Siamo ad Aprile e il giardino è un’esplosione di colori. Siamo tornati all’aperto, a pranzare sotto il cielo azzurro tra il ronzio di api e uccellini, a grigliare, a giocare con l’altalena e sdraiarci sull’amaca.

Il ciliegio in questo momento è un’immensa palla bianca mentre i tulipani col loro lungo stelo regalano eleganza al punto che – il mio Io più vecchio – continua ad esserne stupito e riempie di foto tutto quanto.

Siamo fortunati. So bene che questa quarantena non sia così per tutti. Per chi non ha una stabilità economica, uno spazio all’aperto o una miriade di altri fattori, questo periodo è tutt’altro che roseo.

Al contempo, penso sarebbe assurdo non osservare la bellezza intorno a noi. Sarebbe un po’ come non fermarsi più a leggere un bel libro perché da qualche parte qualcuno scappa per la guerra. Non leggere, non elimina la guerra. Allo stesso modo dunque godo di questa fortuna ma non dimentico.

Ho iniziato ad insegnare a Giorgia che non tutti hanno la fortuna di avere qualcosa da mangiare ogni giorno, ho iniziato a spiegarle che l’acqua è preziosa e va risparmiata. Sembra capisca (in questo periodo memorizza tutto).

Ho la convinzione che chi ha il privilegio di poter osservare o vivere qualcosa di bello, debba farlo.

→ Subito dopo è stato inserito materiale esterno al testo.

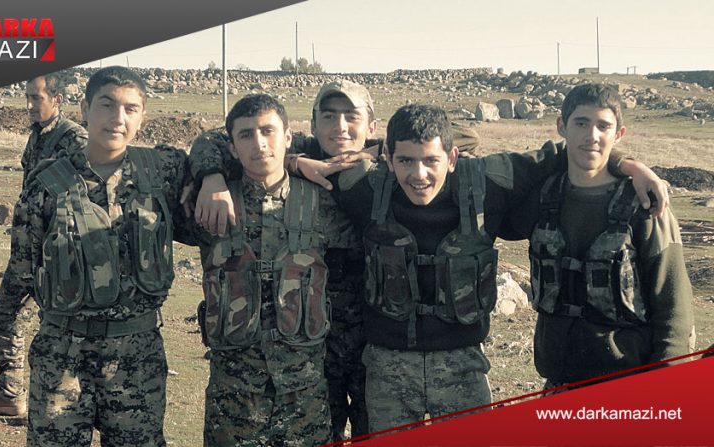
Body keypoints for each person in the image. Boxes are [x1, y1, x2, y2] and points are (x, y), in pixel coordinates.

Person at [190, 100, 667, 433]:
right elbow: (253, 148)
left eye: (431, 161)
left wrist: (630, 165)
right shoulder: (362, 185)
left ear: (453, 157)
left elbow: (574, 148)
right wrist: (280, 164)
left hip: (462, 366)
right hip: (387, 368)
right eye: (405, 161)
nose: (419, 174)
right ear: (387, 158)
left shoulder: (488, 181)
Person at [4, 66, 187, 446]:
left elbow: (230, 151)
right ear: (85, 109)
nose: (118, 118)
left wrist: (217, 179)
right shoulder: (46, 184)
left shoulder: (162, 172)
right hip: (62, 358)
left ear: (143, 116)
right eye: (107, 105)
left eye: (131, 109)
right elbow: (23, 272)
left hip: (136, 359)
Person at [190, 80, 380, 441]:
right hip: (263, 381)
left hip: (358, 350)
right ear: (312, 126)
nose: (340, 127)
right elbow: (213, 140)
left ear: (371, 125)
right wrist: (211, 177)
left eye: (351, 116)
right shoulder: (225, 198)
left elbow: (445, 146)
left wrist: (380, 152)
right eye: (329, 116)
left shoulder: (382, 172)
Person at [504, 83, 694, 391]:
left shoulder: (645, 205)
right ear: (562, 127)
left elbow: (673, 309)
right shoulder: (543, 198)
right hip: (558, 385)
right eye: (581, 123)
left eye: (603, 126)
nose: (592, 135)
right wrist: (625, 162)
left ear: (618, 134)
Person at [0, 73, 88, 417]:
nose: (28, 105)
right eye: (27, 97)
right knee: (3, 318)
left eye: (36, 98)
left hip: (55, 260)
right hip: (25, 256)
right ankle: (11, 394)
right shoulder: (37, 135)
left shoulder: (75, 139)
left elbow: (87, 201)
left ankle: (61, 411)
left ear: (57, 100)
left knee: (60, 336)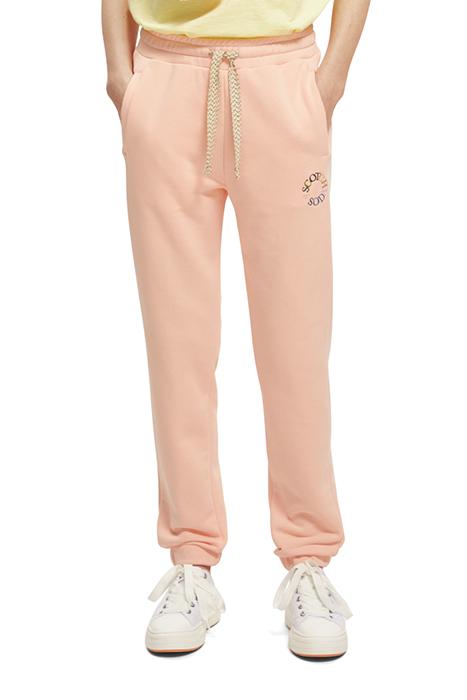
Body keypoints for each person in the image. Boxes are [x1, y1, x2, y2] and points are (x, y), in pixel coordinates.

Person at [102, 0, 370, 659]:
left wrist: (331, 78)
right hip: (165, 79)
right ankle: (191, 560)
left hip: (283, 82)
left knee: (296, 342)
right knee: (177, 345)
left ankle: (307, 558)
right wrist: (120, 78)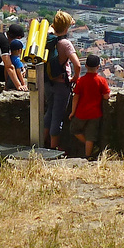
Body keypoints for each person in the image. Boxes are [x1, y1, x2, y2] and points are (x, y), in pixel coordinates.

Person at [41, 11, 81, 150]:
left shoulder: (47, 38)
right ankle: (53, 148)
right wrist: (74, 78)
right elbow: (77, 65)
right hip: (61, 83)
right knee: (57, 116)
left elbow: (51, 28)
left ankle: (41, 143)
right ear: (66, 28)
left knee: (49, 112)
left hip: (47, 82)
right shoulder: (65, 44)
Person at [67, 53, 111, 159]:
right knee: (91, 136)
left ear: (85, 66)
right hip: (95, 114)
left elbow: (75, 97)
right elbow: (106, 96)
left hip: (81, 112)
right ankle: (88, 156)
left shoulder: (81, 81)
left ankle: (90, 148)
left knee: (74, 130)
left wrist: (73, 112)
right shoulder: (101, 81)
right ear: (98, 67)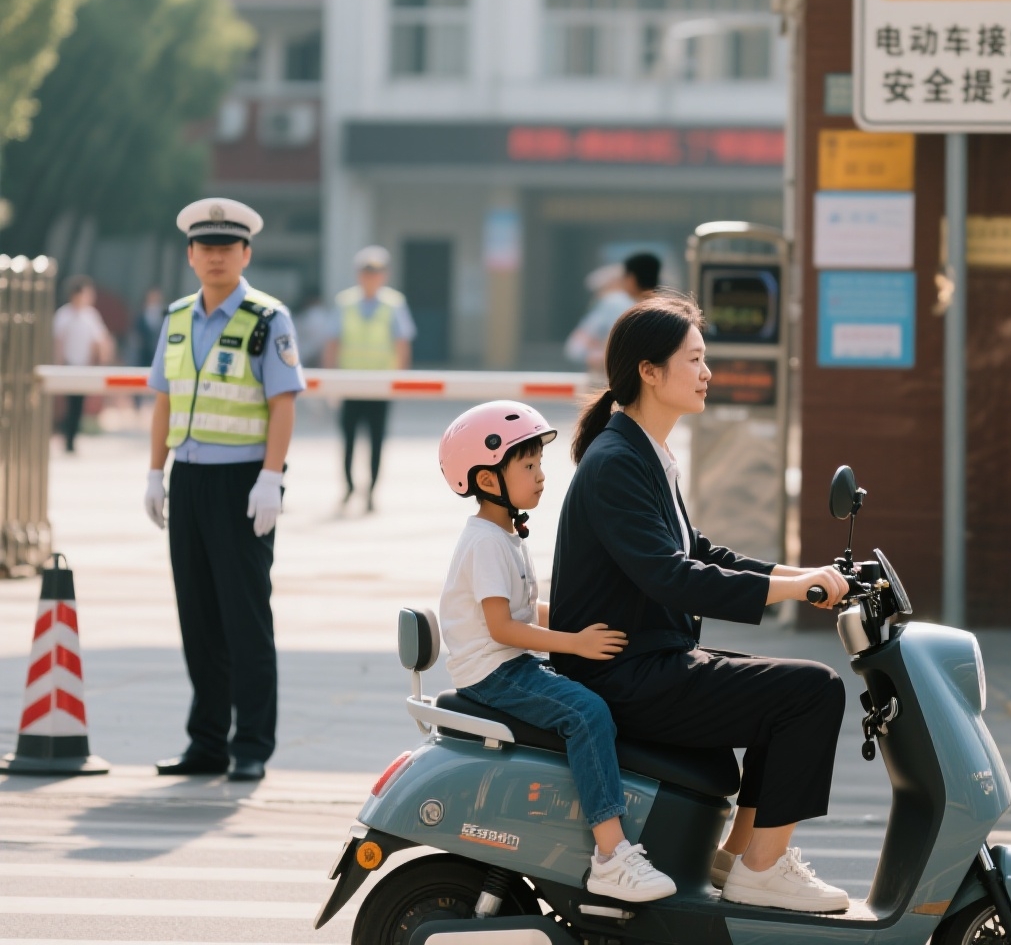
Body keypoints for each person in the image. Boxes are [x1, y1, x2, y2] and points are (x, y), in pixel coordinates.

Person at [549, 295, 853, 913]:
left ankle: (737, 857)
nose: (707, 372)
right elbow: (673, 577)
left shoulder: (644, 453)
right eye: (694, 359)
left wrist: (804, 575)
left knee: (784, 691)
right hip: (622, 674)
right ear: (649, 372)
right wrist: (794, 588)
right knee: (812, 692)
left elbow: (701, 551)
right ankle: (763, 870)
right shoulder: (616, 462)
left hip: (645, 661)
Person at [438, 401, 676, 903]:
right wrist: (575, 644)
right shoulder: (485, 542)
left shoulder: (504, 534)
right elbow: (502, 628)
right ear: (485, 480)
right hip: (493, 672)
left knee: (597, 691)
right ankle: (611, 854)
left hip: (507, 663)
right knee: (587, 712)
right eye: (527, 467)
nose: (541, 476)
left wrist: (581, 625)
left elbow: (527, 610)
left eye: (539, 464)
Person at [143, 197, 306, 782]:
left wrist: (271, 476)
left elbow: (281, 403)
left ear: (246, 254)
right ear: (190, 255)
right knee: (198, 616)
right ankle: (206, 740)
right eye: (205, 247)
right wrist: (154, 472)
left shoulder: (268, 319)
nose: (215, 257)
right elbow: (163, 398)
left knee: (244, 618)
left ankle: (252, 743)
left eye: (226, 247)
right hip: (188, 479)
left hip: (243, 482)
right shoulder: (179, 317)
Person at [323, 246, 415, 511]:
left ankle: (371, 491)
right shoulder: (345, 302)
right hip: (350, 385)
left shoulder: (393, 303)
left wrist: (399, 381)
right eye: (366, 271)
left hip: (379, 387)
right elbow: (332, 342)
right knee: (348, 441)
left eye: (375, 271)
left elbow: (402, 344)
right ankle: (349, 488)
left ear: (384, 275)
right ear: (358, 274)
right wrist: (331, 381)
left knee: (376, 442)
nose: (370, 276)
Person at [52, 276, 114, 452]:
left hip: (84, 366)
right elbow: (59, 342)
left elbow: (100, 340)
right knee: (68, 404)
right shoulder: (63, 315)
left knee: (78, 404)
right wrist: (59, 364)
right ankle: (67, 438)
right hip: (68, 365)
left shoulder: (90, 315)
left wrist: (102, 362)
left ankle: (71, 438)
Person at [563, 262, 633, 375]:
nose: (597, 295)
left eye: (600, 289)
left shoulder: (613, 301)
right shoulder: (628, 302)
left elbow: (575, 348)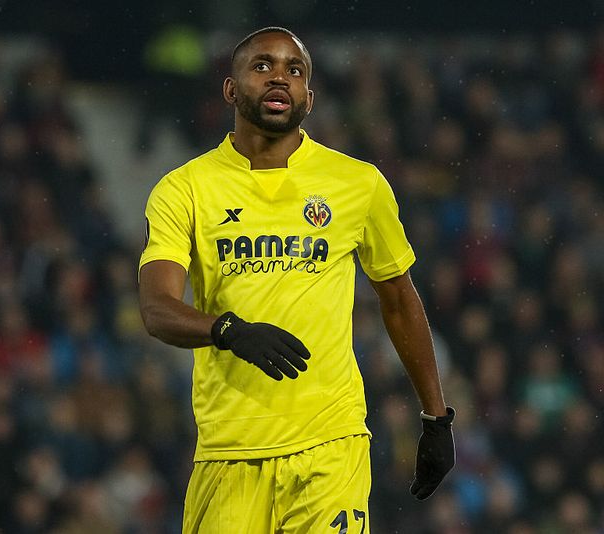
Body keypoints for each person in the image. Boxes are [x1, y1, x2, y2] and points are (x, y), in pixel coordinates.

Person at [138, 26, 455, 533]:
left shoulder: (358, 183)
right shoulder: (185, 189)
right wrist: (228, 331)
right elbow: (156, 309)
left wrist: (436, 419)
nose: (279, 78)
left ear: (310, 96)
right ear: (230, 89)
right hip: (230, 449)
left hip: (331, 445)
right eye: (262, 66)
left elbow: (399, 299)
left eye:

Incupirci tutti non serve e analogamente non serve a nulla aggiornarsi continuamente sull’evoluzione di questa situazione. Personalmente evito sistematicamente i titoli acchiappaclick che provano a farci sprofondare in ansie/commiserazioni/storie tristi e il fatto che la mia informazione non passi dalla TV fa sì che non subisca passivamente questo bombardamento. Per la stessa ragione ho disattivato la sezione “Apple News” sul mio iPhone. Facevo questa selezione ancor prima di questa epidemia così ormai son molto allenato. Anche se non è evidentissimo (come può esserlo un frigo vuoto per l’appunto), le nostre energie sono finite. Tutto è finito. Ogni giorno abbiamo la possibilità di destinare la nostra quota di energie ad un numero finito di emozioni.

Guardo Giorgia, guardo Elena (coi suoi primi piccolissimi sorrisi) e la bellezza di sua mamma che la allatta, guardo i fiori, il cielo, le api che vanno a posarsi tra petali e pistilli.

Sono mesi amari e credo che, quando possibile, concentrarsi sul bello sia un dovere oltre che un’occasione.